Layout difference records
□ □ □

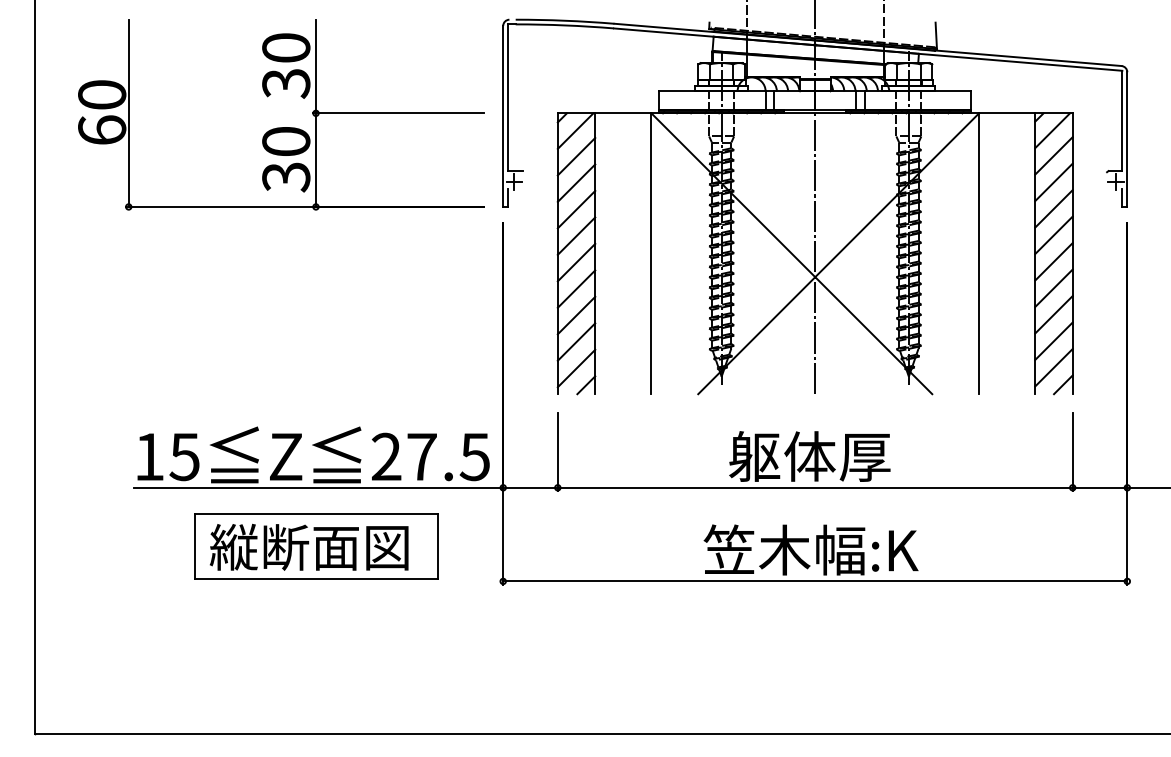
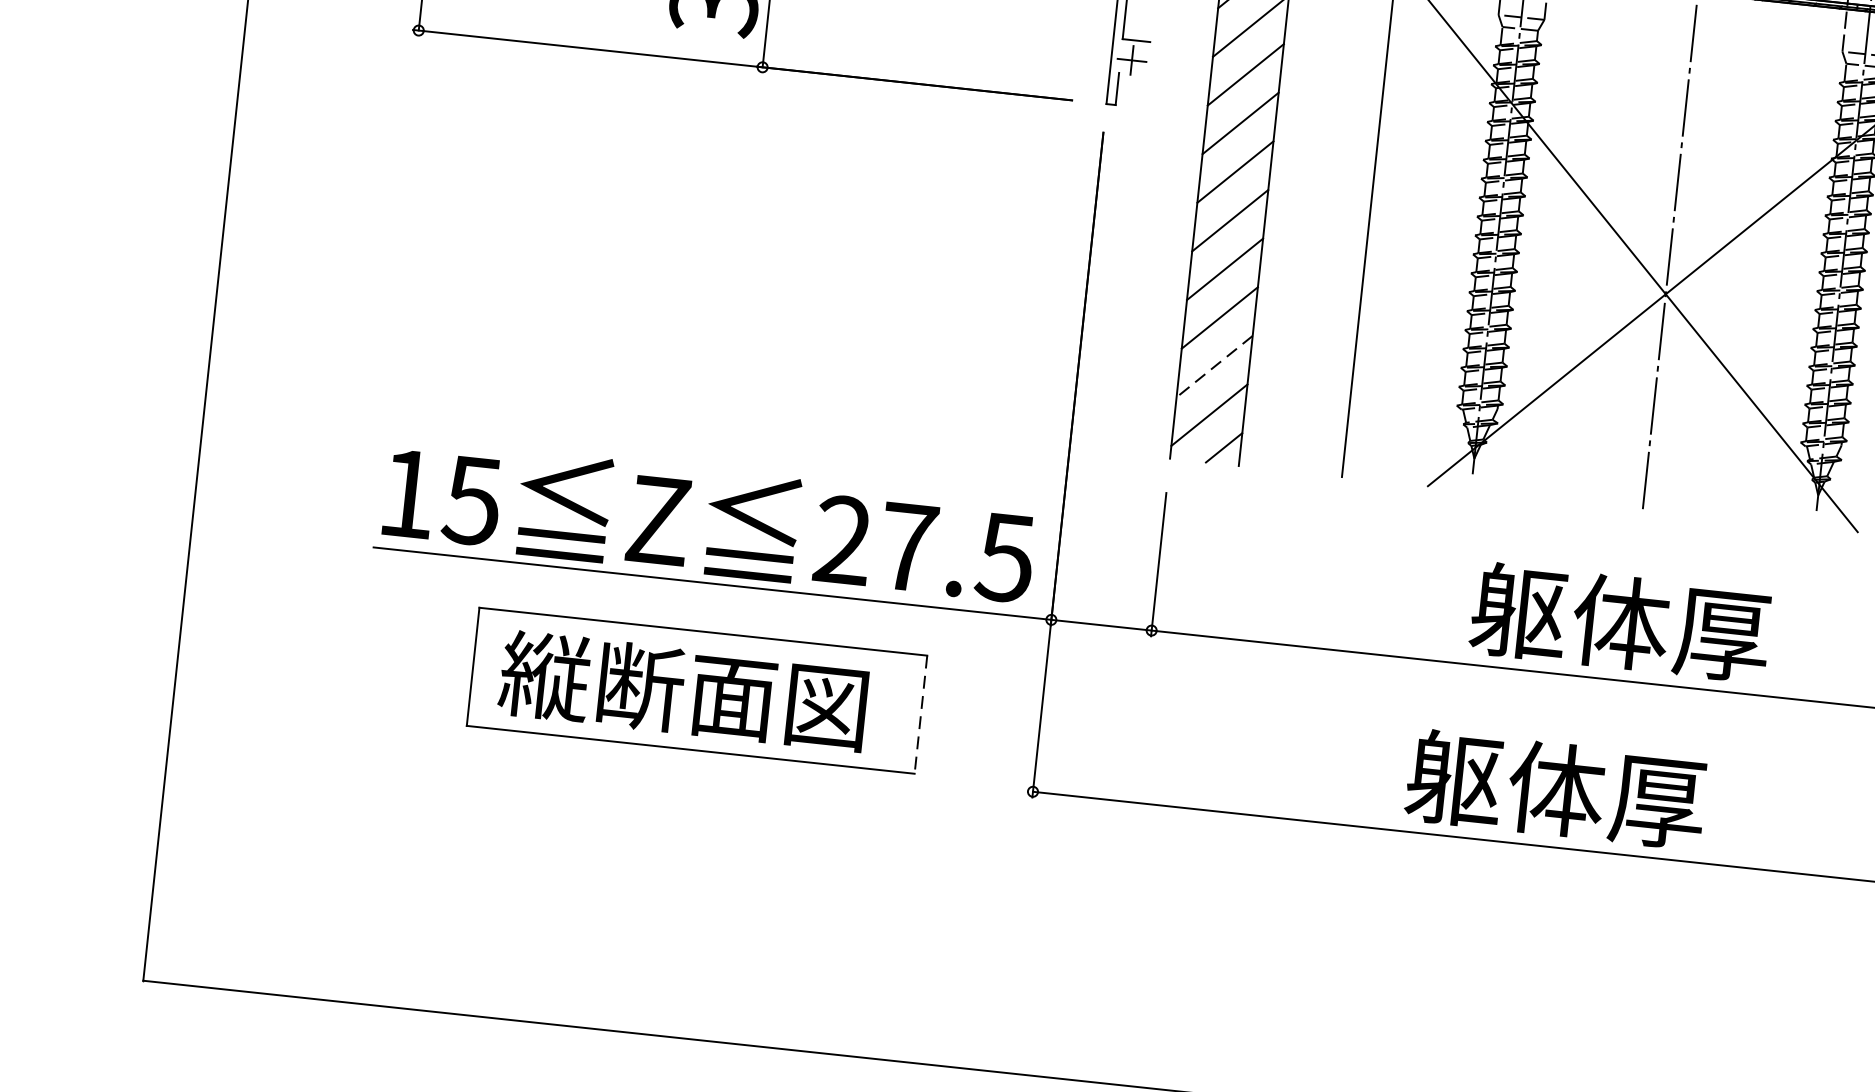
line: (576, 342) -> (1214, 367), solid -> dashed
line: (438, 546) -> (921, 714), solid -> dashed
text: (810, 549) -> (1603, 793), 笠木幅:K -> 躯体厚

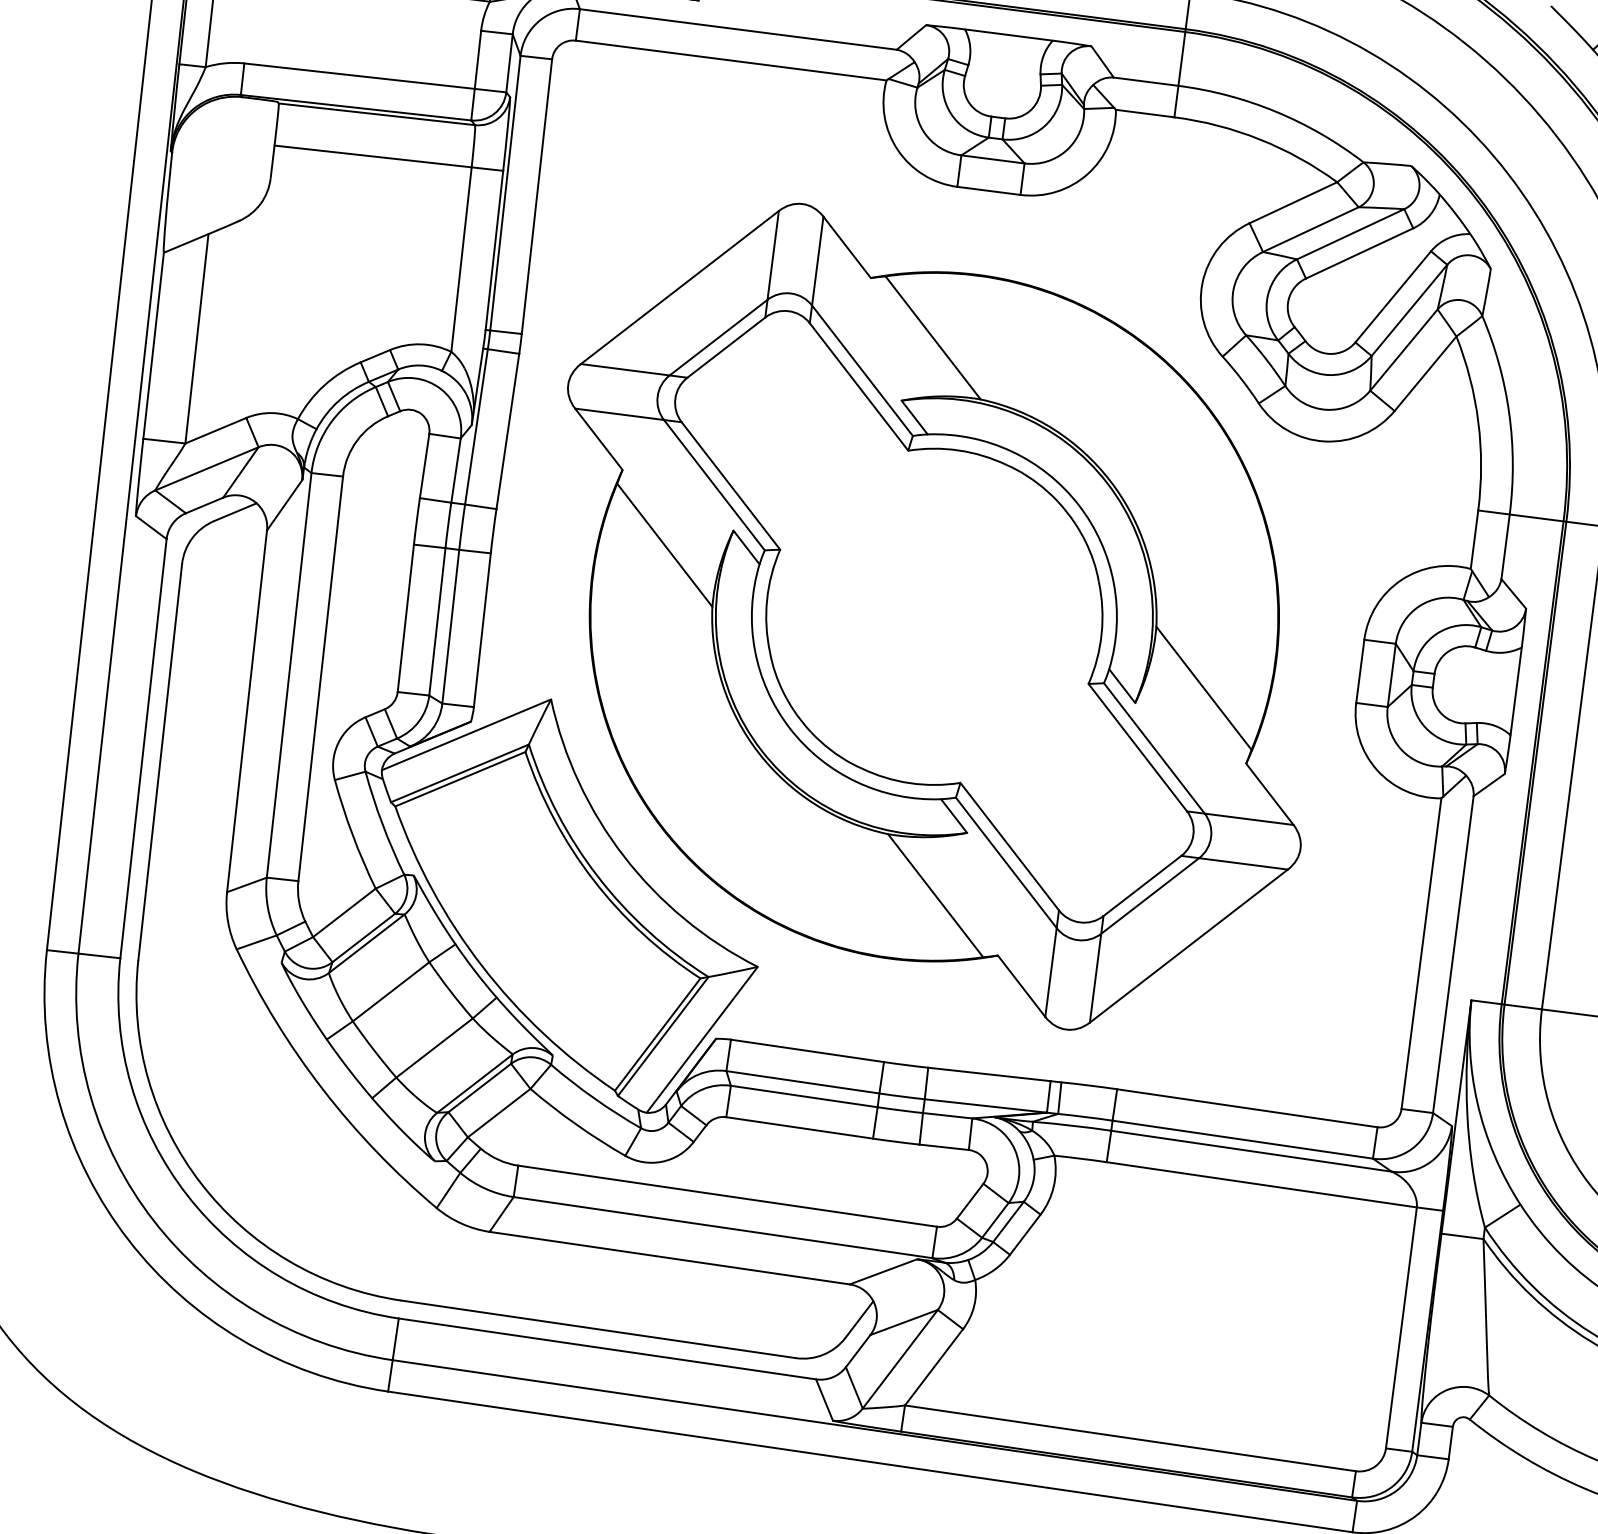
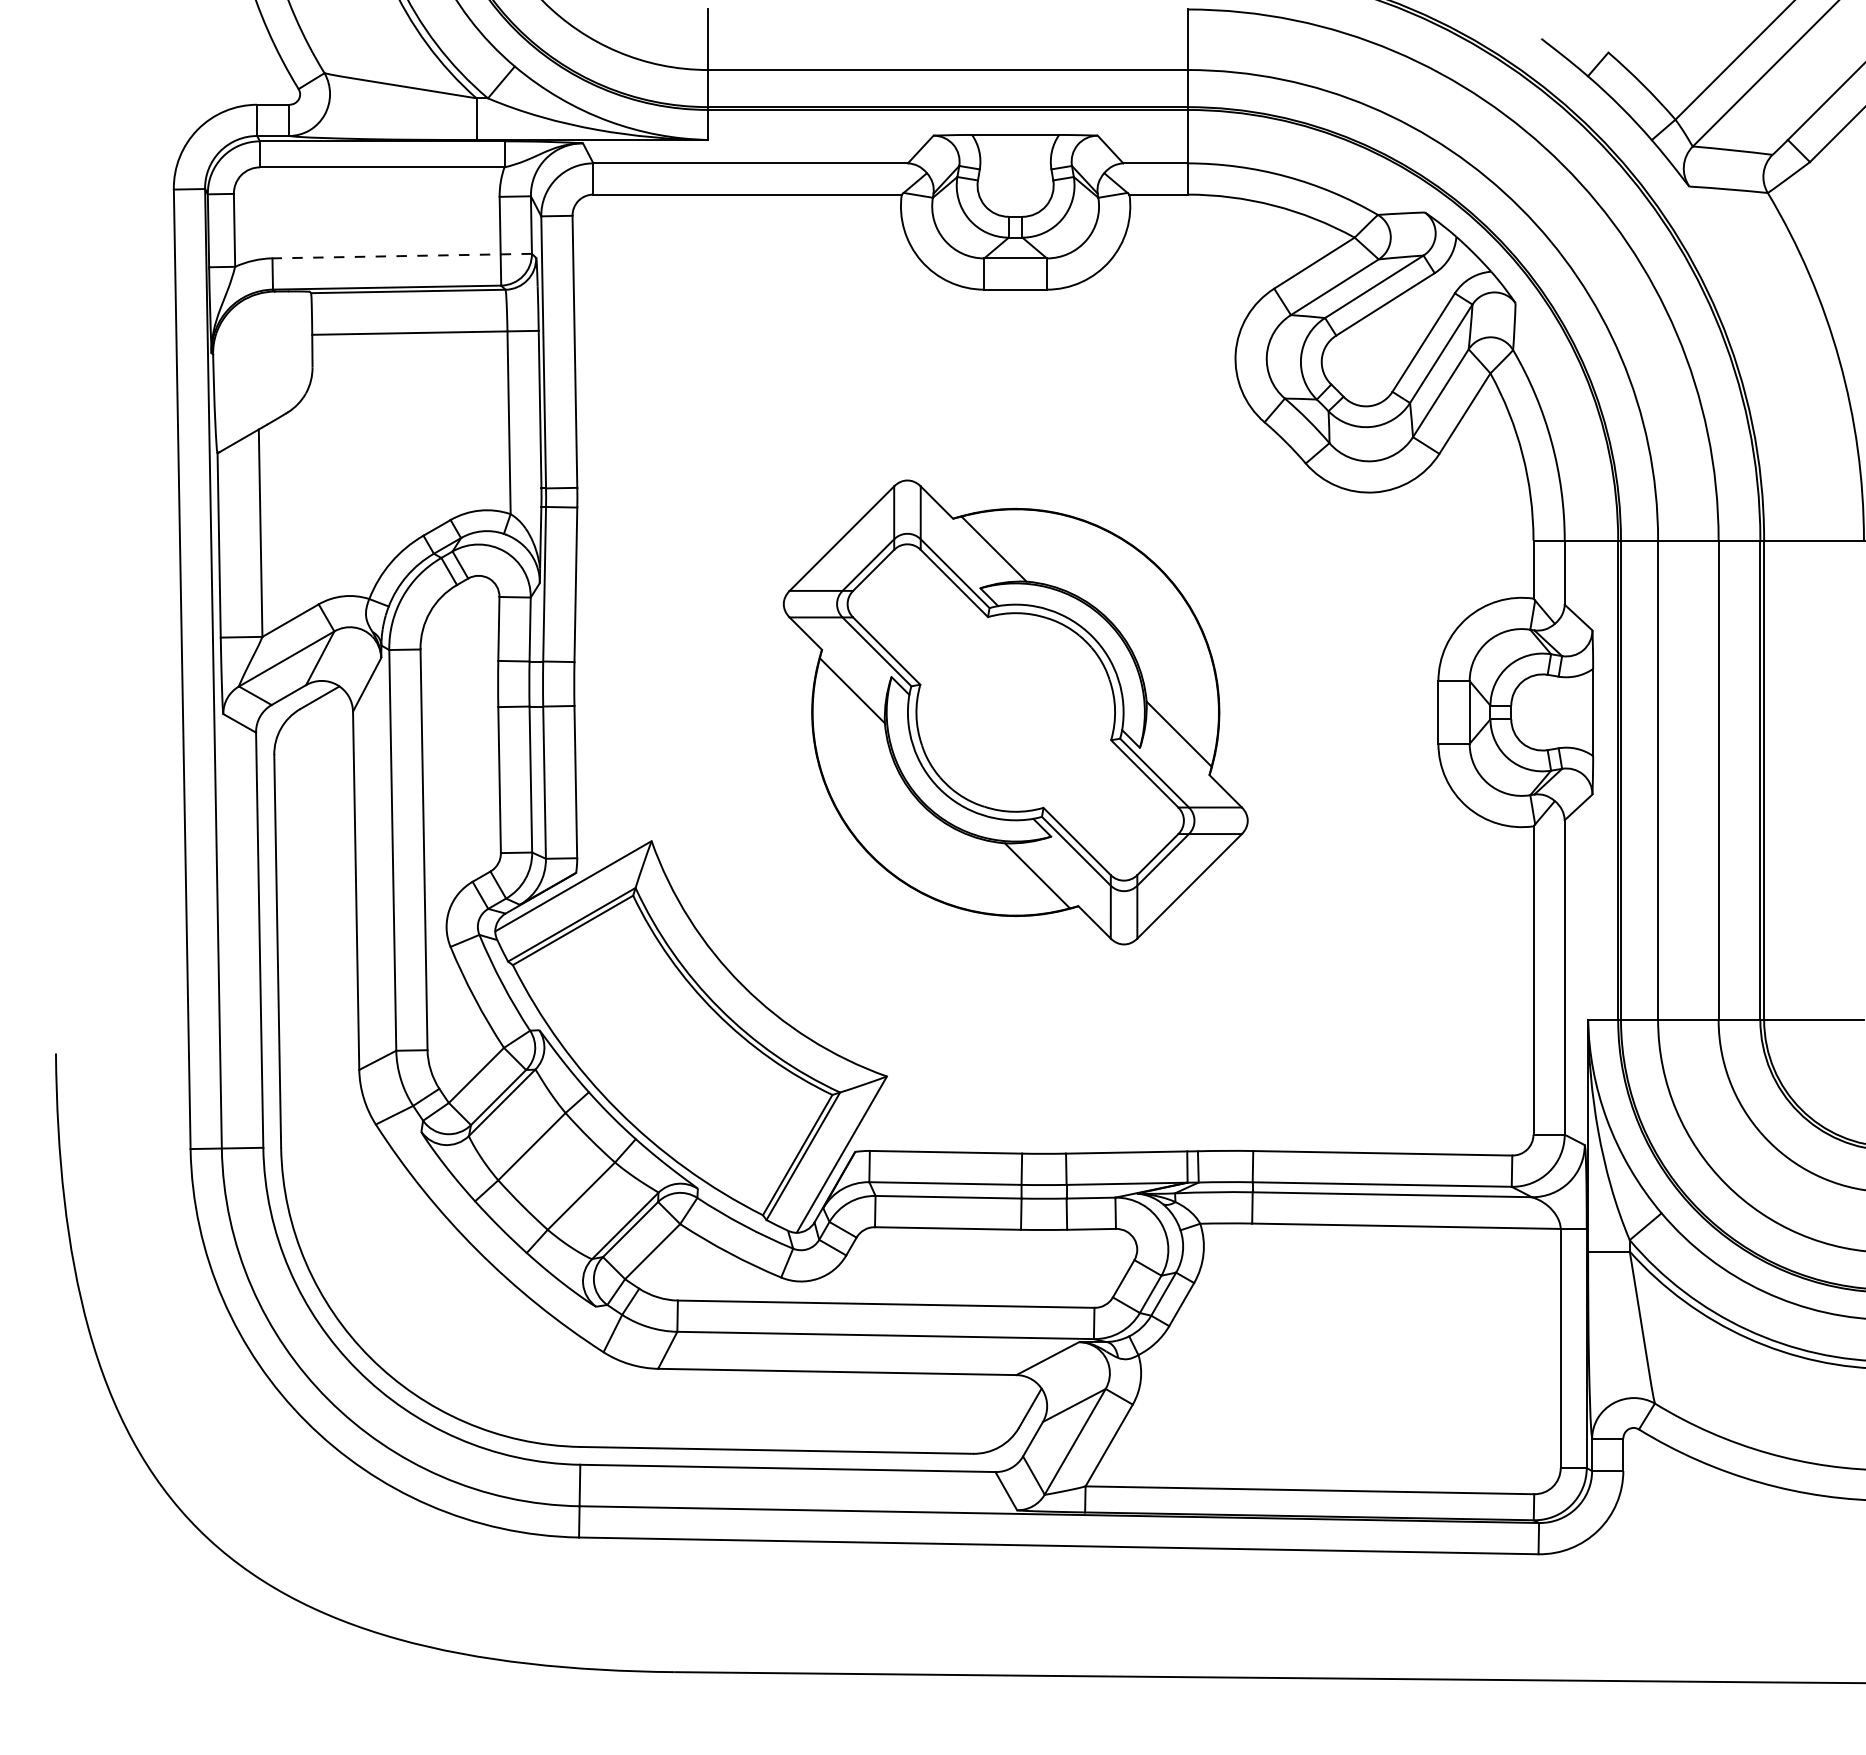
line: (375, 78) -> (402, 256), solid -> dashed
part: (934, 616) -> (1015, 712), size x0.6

□ □ □

## PROMPT
What is needed is an exact restatement of the lines from the line with "line: (438, 546)" through the final line of the data, pictures excluded.

## RESULT OF THE TASK
line: (438, 546) -> (921, 714), solid -> dashed
text: (810, 549) -> (1603, 793), 笠木幅:K -> 躯体厚

line: (375, 78) -> (402, 256), solid -> dashed
part: (934, 616) -> (1015, 712), size x0.6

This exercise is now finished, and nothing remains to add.